Funeral Home Laws
Buying Caskets Online
Funeral Home Laws
A quick guide to what families should expect from their funeral home
In 1984, the United States Federal Trade Commission adopted the Funeral Rule, which was updated in 1994 and remains in effect today. Every part of a customer's relationship with a funeral home is overseen by this rule, so it is important that anyone who is planning a funeral of a loved one be familiar with the basic requirements of the rule. Most funeral homes in the United States today are in full and willing compliance with the rule – which was enacted in order to end decades of abusive funeral home practices that had been documented by journalists such as Jessica Mitford in her famous book The American Way of Death – but families are best advised to exercise caution if a funeral home operator is reluctant to follow any part of the Funeral Rule.
Here are the basic requirements that all funeral homes must meet:
General Price List
All funeral home visitors who are inquiring about services must be given, more or less immediately, a copy of the home's General Price List. (GPL) The Funeral Rule requires that this list be made available for free even to telephone callers who request one be mailed.
A Funeral Home's GPL must clearly list the exact rates for all goods and services the funeral home provides. It must clearly list what is offered for the home's “basic service” fee and provide an itemized list of additional services that are available – such as obituary announcements, photo displays, floral arrangements, etc. The GPL must also provide a clear explanation of any pre-paid services and it must show the full price range of caskets and other accessories the funeral home offers.
One significant requirement of the GPL is that it must be presented to a new client before any sales discussions can begin – and this rule applies no matter the location of the discussion. It is important to remember, then, that if a funeral director begins sales discussions with a potential client in, say, a grocery store parking lot or some private function, he or she must quickly present a copy of the GPL or he may be in violation of the law. For this reason, many Funeral Directors now keep plenty of extra copies of their home's GPL in their car's glove box or in a briefcase. One man even admits to keeping a few copies in his gym locker.
Disclosure of Applicable State and Local Laws
Under the Funeral Rule, funeral homes are required to give all customers specific reference to any state or local laws that require the purchase of funeral accessories or services such as embalming or cremation caskets. It is important for consumers to remember that no federal law requires such services, and, if a funeral home employee says that a service is required by state or local he or she must immediately provide the customer (even if it is not requested) with a written reference to the applicable law.
Acceptance of Third-Party Accessories
The Funeral Rule requires funeral homes to allow customers to purchase accessories such as caskets and cremation urns from third-party vendors. The home may not charge an “surcharge” or a “handling fee” for accepting these items for use in a funeral. The law does allow the funeral home to establish specific rules for the accessories (such as size and color requirements), but, so long as the third-party product can meet those rules, it must be allowed by the funeral rule. Any attempt by a funeral home to by-pass this part of the Funeral Rule should be greeted with great suspicion by a customer.

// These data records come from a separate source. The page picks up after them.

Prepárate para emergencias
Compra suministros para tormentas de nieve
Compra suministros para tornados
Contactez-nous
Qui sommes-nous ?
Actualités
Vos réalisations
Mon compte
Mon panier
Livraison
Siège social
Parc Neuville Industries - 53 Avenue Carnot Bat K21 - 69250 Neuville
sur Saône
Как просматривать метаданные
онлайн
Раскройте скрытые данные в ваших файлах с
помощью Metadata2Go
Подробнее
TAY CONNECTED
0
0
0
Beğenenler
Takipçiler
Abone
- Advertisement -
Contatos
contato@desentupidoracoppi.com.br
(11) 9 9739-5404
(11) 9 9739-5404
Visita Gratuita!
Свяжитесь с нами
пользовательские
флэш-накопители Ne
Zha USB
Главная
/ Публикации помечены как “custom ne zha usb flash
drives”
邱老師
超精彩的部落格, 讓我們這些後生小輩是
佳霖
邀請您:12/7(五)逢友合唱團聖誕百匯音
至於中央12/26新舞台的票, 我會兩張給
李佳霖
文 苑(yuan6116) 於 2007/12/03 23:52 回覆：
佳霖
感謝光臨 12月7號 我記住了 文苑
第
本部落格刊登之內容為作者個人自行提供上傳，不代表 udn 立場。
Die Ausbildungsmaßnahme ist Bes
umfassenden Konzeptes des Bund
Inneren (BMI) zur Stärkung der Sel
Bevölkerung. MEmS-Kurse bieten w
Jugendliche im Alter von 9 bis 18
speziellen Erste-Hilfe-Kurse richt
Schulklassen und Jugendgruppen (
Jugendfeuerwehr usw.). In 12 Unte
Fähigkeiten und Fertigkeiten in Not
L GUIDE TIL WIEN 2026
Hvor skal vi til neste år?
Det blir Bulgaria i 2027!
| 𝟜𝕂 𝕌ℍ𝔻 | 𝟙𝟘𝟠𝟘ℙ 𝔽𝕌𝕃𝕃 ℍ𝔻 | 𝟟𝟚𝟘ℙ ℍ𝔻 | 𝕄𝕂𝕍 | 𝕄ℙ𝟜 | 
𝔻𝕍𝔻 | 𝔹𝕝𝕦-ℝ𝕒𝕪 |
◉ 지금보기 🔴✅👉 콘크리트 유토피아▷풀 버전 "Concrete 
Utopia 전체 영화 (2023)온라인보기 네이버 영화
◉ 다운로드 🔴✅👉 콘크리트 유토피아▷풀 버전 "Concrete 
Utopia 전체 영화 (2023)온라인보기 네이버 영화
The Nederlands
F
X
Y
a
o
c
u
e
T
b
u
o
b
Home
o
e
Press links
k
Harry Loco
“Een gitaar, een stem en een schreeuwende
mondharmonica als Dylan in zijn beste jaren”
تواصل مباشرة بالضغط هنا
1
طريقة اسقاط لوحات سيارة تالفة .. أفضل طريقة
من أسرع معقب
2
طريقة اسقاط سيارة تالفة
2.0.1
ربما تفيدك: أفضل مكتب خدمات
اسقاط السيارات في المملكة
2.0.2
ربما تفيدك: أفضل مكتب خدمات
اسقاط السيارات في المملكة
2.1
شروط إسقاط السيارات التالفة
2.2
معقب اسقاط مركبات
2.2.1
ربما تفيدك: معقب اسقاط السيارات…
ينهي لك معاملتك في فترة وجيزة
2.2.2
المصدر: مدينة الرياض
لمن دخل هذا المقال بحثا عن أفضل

Avoidance of Misrepresentations
The Funeral Home allows for stiff penalties and sanctions against any funeral home that purposely misrepresents state, local or federal law regarding funerals. If, for example, a funeral home employee tells a customer that embalming is a required service in the local area – but in fact the service is not legally required – the home is subject to punishment. These sorts of violations are rare today, now that most funeral homes are in eager compliance with The Funeral Rule. But consumers should not hesitate to contact the Federal Trade Commission should they suspect this rule has been violated.